Every entry below should be transcribed exactly; pictures stay out of the copy.

▶ _RECORDED DATA_
*** Begin section ***

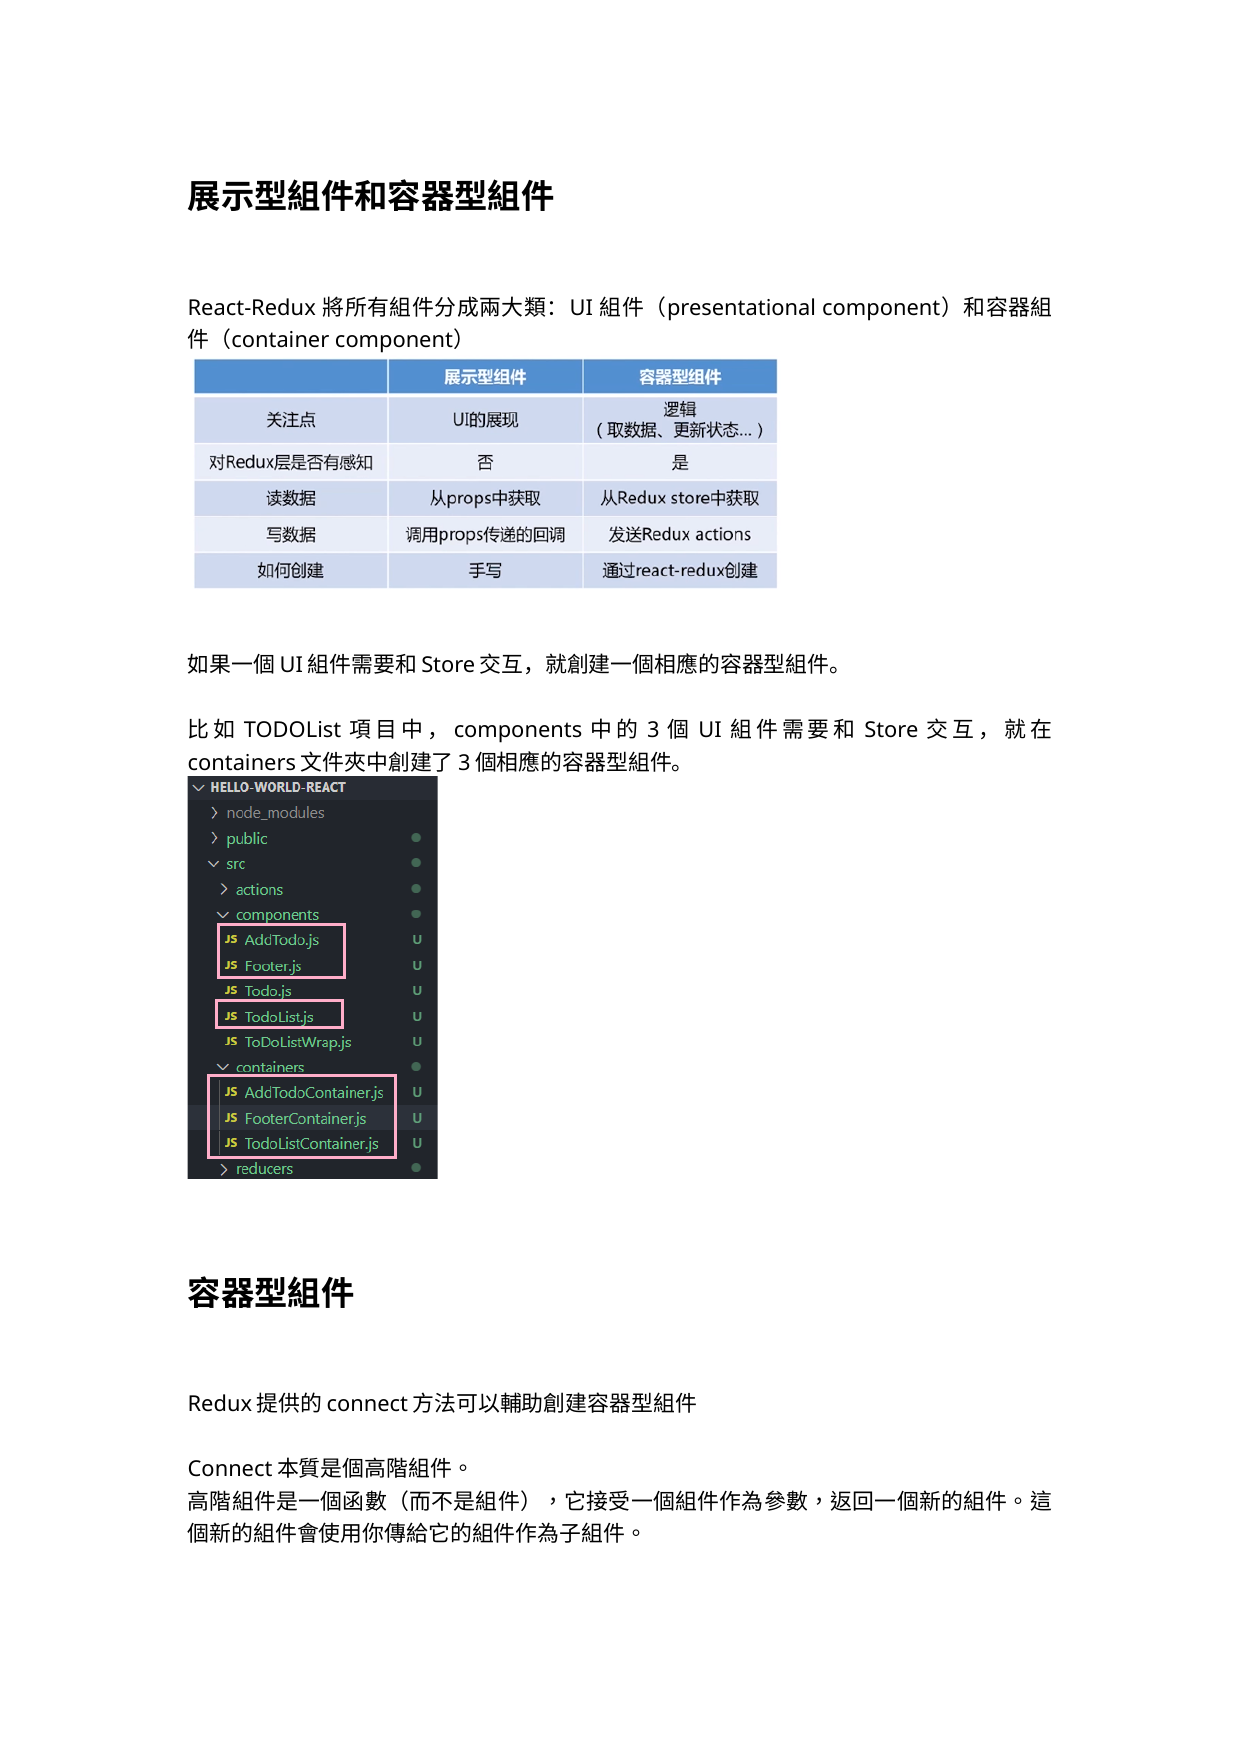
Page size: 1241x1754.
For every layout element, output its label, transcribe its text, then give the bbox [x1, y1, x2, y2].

text 如果一個UI組件需要和Store交互，就創建一個相應的容器型組件。 [187, 647, 1053, 679]
subtitle 展示型組件和容器型組件 [187, 162, 1053, 227]
subtitle 容器型組件 [187, 1259, 1053, 1324]
picture [187, 354, 782, 590]
text Connect本質是個高階組件。 [187, 1451, 1053, 1483]
text Redux提供的connect方法可以輔助創建容器型組件 [187, 1386, 1053, 1418]
text React-Redux 將所有組件分成兩大類：UI 組件（presentational component）和容器組件（container component） [187, 289, 1053, 354]
text 比如TODOList項目中，components中的3個UI組件需要和Store交互，就在containers文件夾中創建了3個相應的容器型組件。 [187, 712, 1053, 777]
picture [187, 776, 438, 1179]
text 高階組件是一個函數（而不是組件），它接受一個組件作為參數，返回一個新的組件。這個新的組件會使用你傳給它的組件作為子組件。 [187, 1483, 1053, 1548]
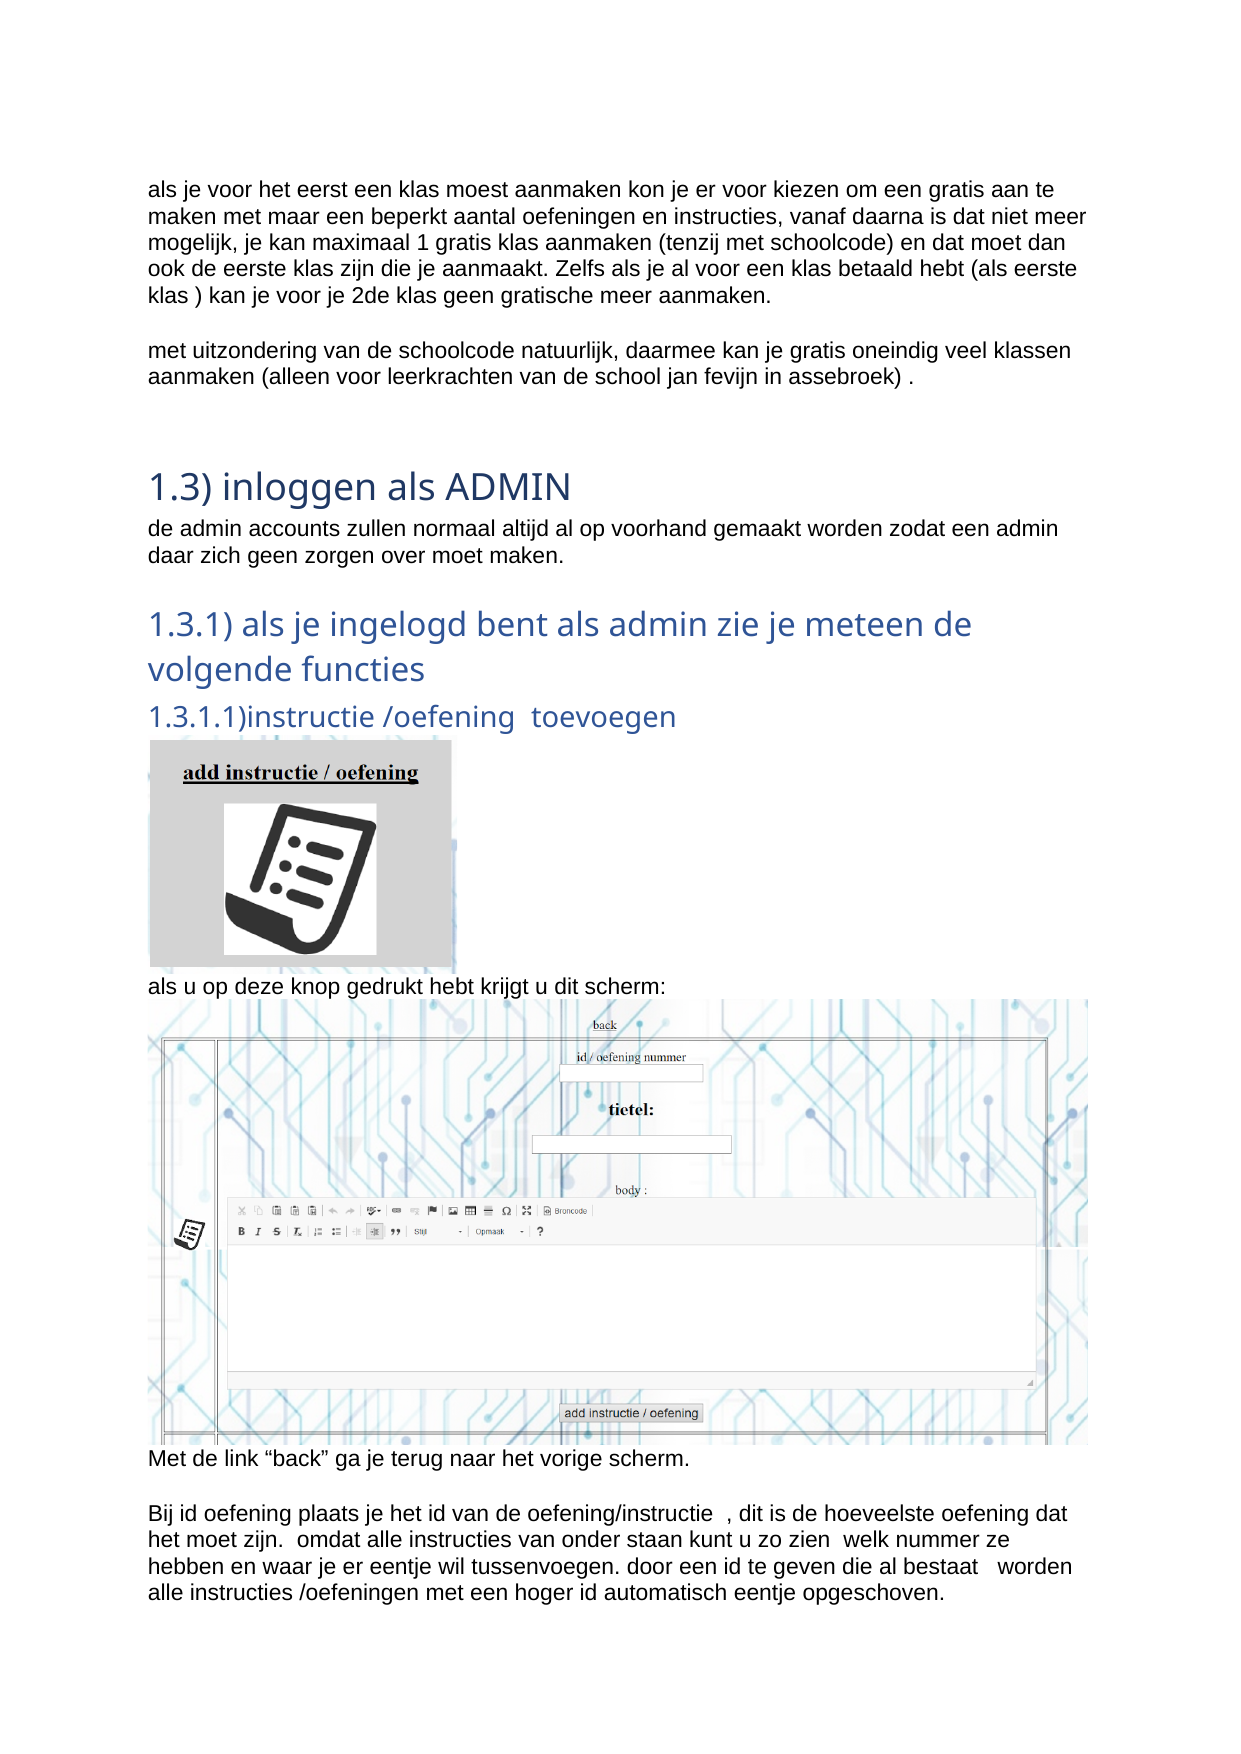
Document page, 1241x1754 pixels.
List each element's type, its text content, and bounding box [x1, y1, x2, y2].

text als je voor het eerst een klas moest aanmaken kon je er voor kiezen om een gratis aan te maken met maar een beperkt aantal oefeningen en instructies, vanaf daarna is dat niet meer mogelijk, je kan maximaal 1 gratis klas aanmaken (tenzij met schoolcode) en dat moet dan ook de eerste klas zijn die je aanmaakt. Zelfs als je al voor een klas betaald hebt (als eerste klas ) kan je voor je 2de klas geen gratische meer aanmaken. [148, 176, 1093, 308]
text Bij id oefening plaats je het id van de oefening/instructie , dit is de hoeveelste oefening dat het moet zijn. omdat alle instructies van onder staan kunt u zo zien welk nummer ze hebben en waar je er eentje wil tussenvoegen. door een id te geven die al bestaat worden alle instructies /oefeningen met een hoger id automatisch eentje opgeschoven. [148, 1500, 1093, 1605]
text de admin accounts zullen normaal altijd al op voorhand gemaakt worden zodat een admin daar zich geen zorgen over moet maken. [148, 515, 1093, 568]
text als u op deze knop gedrukt hebt krijgt u dit scherm: [148, 973, 1093, 999]
text Met de link “back” ga je terug naar het vorige scherm. [148, 1445, 1093, 1471]
picture [147, 999, 1088, 1445]
subtitle 1.3) inloggen als ADMIN [148, 460, 1093, 511]
text met uitzondering van de schoolcode natuurlijk, daarmee kan je gratis oneindig veel klassen aanmaken (alleen voor leerkrachten van de school jan fevijn in assebroek) . [148, 337, 1093, 389]
picture [147, 735, 458, 974]
subtitle 1.3.1.1)instructie /oefening toevoegen [148, 696, 1093, 736]
subtitle 1.3.1) als je ingelogd bent als admin zie je meteen de volgende functies [148, 601, 1093, 692]
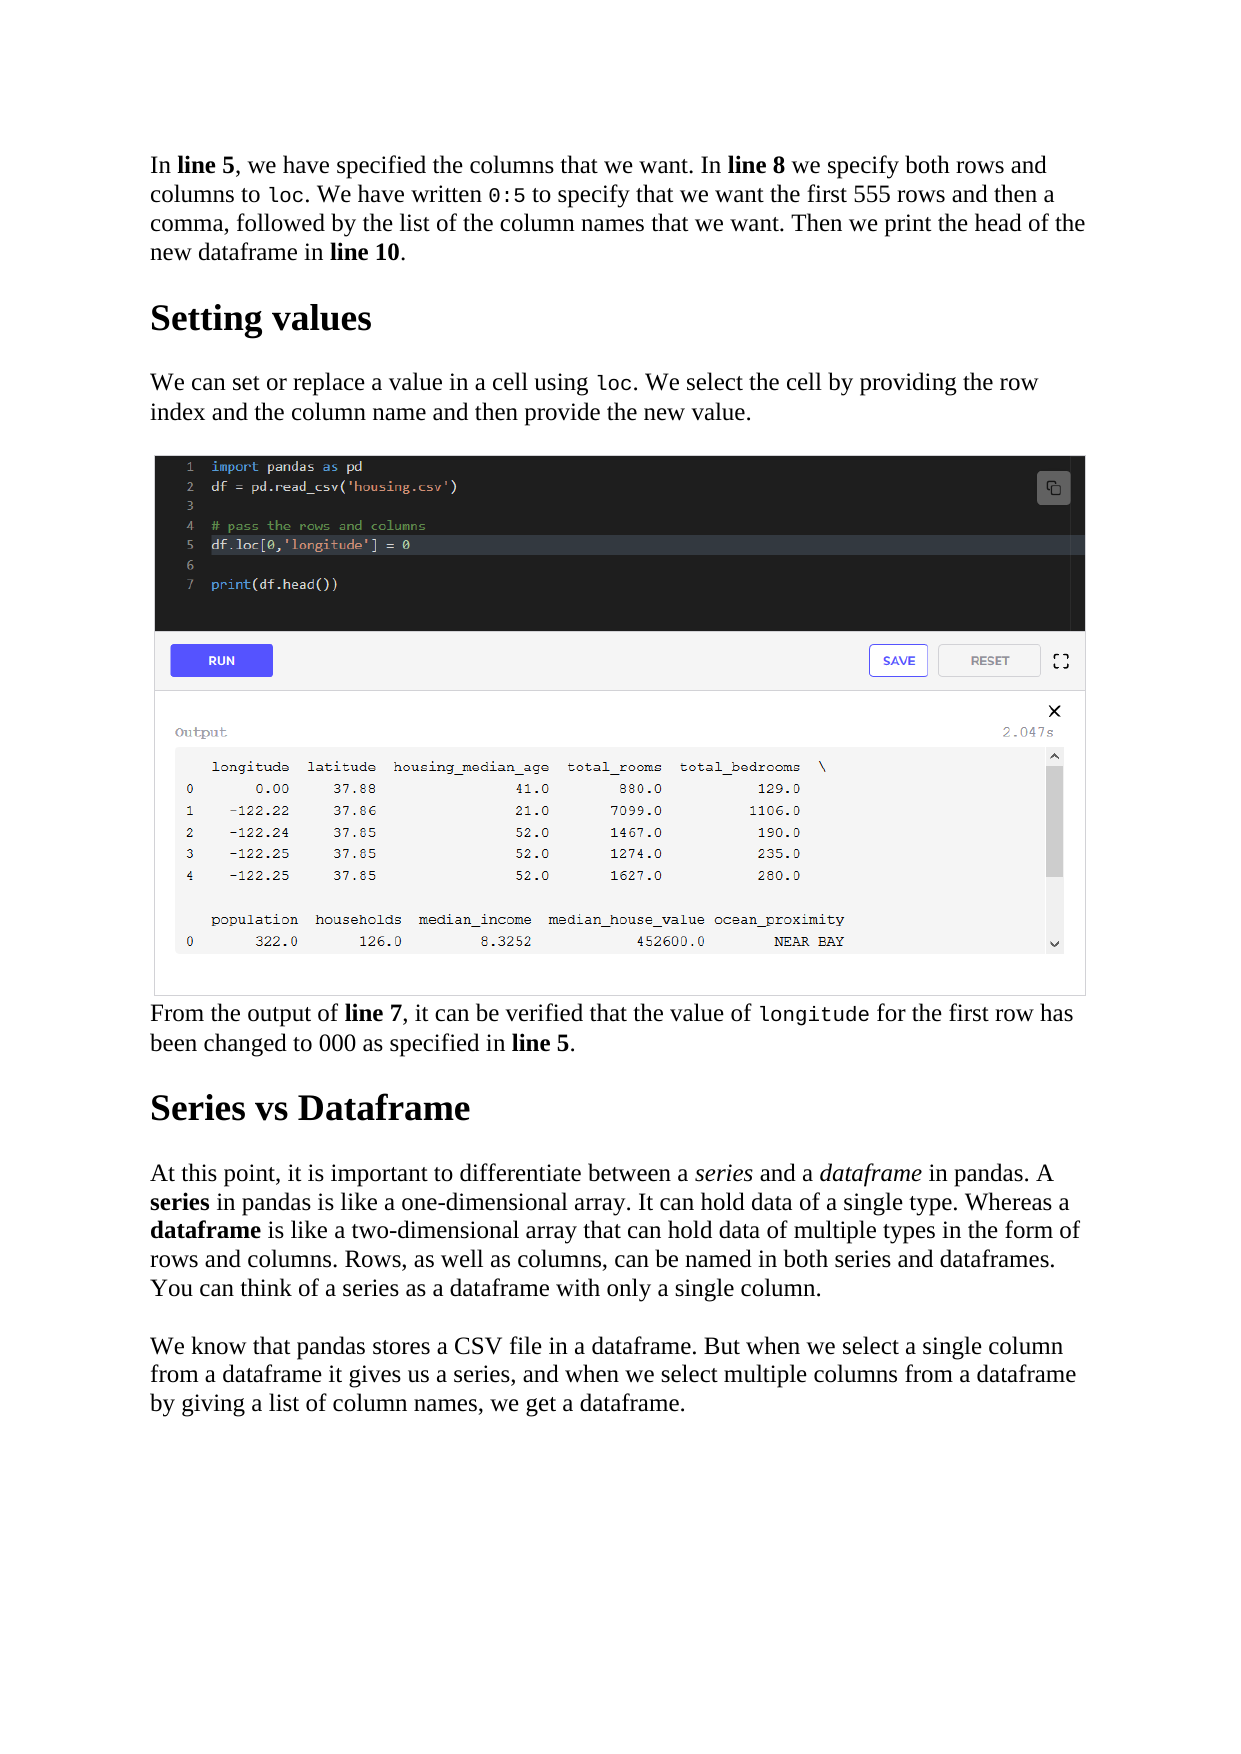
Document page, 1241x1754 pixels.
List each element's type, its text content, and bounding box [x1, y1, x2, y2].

picture [150, 454, 1091, 999]
text We know that pandas stores a CSV file in a dataframe. But when we select a single column from a dataframe it gives us a series, and when we select multiple columns from a dataframe by giving a list of column names, we get a dataframe. [150, 1331, 1090, 1417]
text Series vs Dataframe [150, 1086, 1090, 1129]
text In line 5, we have specified the columns that we want. In line 8 we specify both rows and columns to loc. We have written 0:5 to specify that we want the first 555 rows and then a comma, followed by the list of the column names that we want. Then we print the head of the new dataframe in line 10. [150, 150, 1090, 266]
text Setting values [150, 295, 1090, 338]
text We can set or replace a value in a cell using loc. We select the cell by providing the row index and the column name and then provide the new value. [150, 367, 1090, 426]
text From the output of line 7, it can be verified that the value of longitude for the first row has been changed to 000 as specified in line 5. [150, 999, 1090, 1056]
text At this point, it is important to differentiate between a series and a dataframe in pandas. A series in pandas is like a one-dimensional array. It can hold data of a single type. Whereas a dataframe is like a two-dimensional array that can hold data of multiple types in the form of rows and columns. Rows, as well as columns, can be named in both series and dataframes. You can think of a series as a dataframe with only a single column. [150, 1158, 1090, 1302]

*** End section ***

▶ _RESULT OF THIS EXERCISE_
Page size: 1241x1754.
For every layout element, output its label, transcribe its text, then give the bbox [x1, y1, x2, y2].

text 如果一個UI組件需要和Store交互，就創建一個相應的容器型組件。 [187, 647, 1053, 679]
subtitle 展示型組件和容器型組件 [187, 162, 1053, 227]
subtitle 容器型組件 [187, 1259, 1053, 1324]
picture [187, 354, 782, 590]
text Connect本質是個高階組件。 [187, 1451, 1053, 1483]
text Redux提供的connect方法可以輔助創建容器型組件 [187, 1386, 1053, 1418]
text React-Redux 將所有組件分成兩大類：UI 組件（presentational component）和容器組件（container component） [187, 289, 1053, 354]
text 比如TODOList項目中，components中的3個UI組件需要和Store交互，就在containers文件夾中創建了3個相應的容器型組件。 [187, 712, 1053, 777]
picture [187, 776, 438, 1179]
text 高階組件是一個函數（而不是組件），它接受一個組件作為參數，返回一個新的組件。這個新的組件會使用你傳給它的組件作為子組件。 [187, 1483, 1053, 1548]
Document page, 1241x1754 pixels.
List each element's type, its text content, and bounding box [x1, y1, x2, y2].

text als je voor het eerst een klas moest aanmaken kon je er voor kiezen om een gratis aan te maken met maar een beperkt aantal oefeningen en instructies, vanaf daarna is dat niet meer mogelijk, je kan maximaal 1 gratis klas aanmaken (tenzij met schoolcode) en dat moet dan ook de eerste klas zijn die je aanmaakt. Zelfs als je al voor een klas betaald hebt (als eerste klas ) kan je voor je 2de klas geen gratische meer aanmaken. [148, 176, 1093, 308]
text Bij id oefening plaats je het id van de oefening/instructie , dit is de hoeveelste oefening dat het moet zijn. omdat alle instructies van onder staan kunt u zo zien welk nummer ze hebben en waar je er eentje wil tussenvoegen. door een id te geven die al bestaat worden alle instructies /oefeningen met een hoger id automatisch eentje opgeschoven. [148, 1500, 1093, 1605]
text de admin accounts zullen normaal altijd al op voorhand gemaakt worden zodat een admin daar zich geen zorgen over moet maken. [148, 515, 1093, 568]
text als u op deze knop gedrukt hebt krijgt u dit scherm: [148, 973, 1093, 999]
text Met de link “back” ga je terug naar het vorige scherm. [148, 1445, 1093, 1471]
picture [147, 999, 1088, 1445]
subtitle 1.3) inloggen als ADMIN [148, 460, 1093, 511]
text met uitzondering van de schoolcode natuurlijk, daarmee kan je gratis oneindig veel klassen aanmaken (alleen voor leerkrachten van de school jan fevijn in assebroek) . [148, 337, 1093, 389]
picture [147, 735, 458, 974]
subtitle 1.3.1.1)instructie /oefening toevoegen [148, 696, 1093, 736]
subtitle 1.3.1) als je ingelogd bent als admin zie je meteen de volgende functies [148, 601, 1093, 692]
Document page, 1241x1754 pixels.
List each element's type, its text content, and bounding box [x1, y1, x2, y2].

picture [150, 454, 1091, 999]
text We know that pandas stores a CSV file in a dataframe. But when we select a single column from a dataframe it gives us a series, and when we select multiple columns from a dataframe by giving a list of column names, we get a dataframe. [150, 1331, 1090, 1417]
text Series vs Dataframe [150, 1086, 1090, 1129]
text In line 5, we have specified the columns that we want. In line 8 we specify both rows and columns to loc. We have written 0:5 to specify that we want the first 555 rows and then a comma, followed by the list of the column names that we want. Then we print the head of the new dataframe in line 10. [150, 150, 1090, 266]
text Setting values [150, 295, 1090, 338]
text We can set or replace a value in a cell using loc. We select the cell by providing the row index and the column name and then provide the new value. [150, 367, 1090, 426]
text From the output of line 7, it can be verified that the value of longitude for the first row has been changed to 000 as specified in line 5. [150, 999, 1090, 1056]
text At this point, it is important to differentiate between a series and a dataframe in pandas. A series in pandas is like a one-dimensional array. It can hold data of a single type. Whereas a dataframe is like a two-dimensional array that can hold data of multiple types in the form of rows and columns. Rows, as well as columns, can be named in both series and dataframes. You can think of a series as a dataframe with only a single column. [150, 1158, 1090, 1302]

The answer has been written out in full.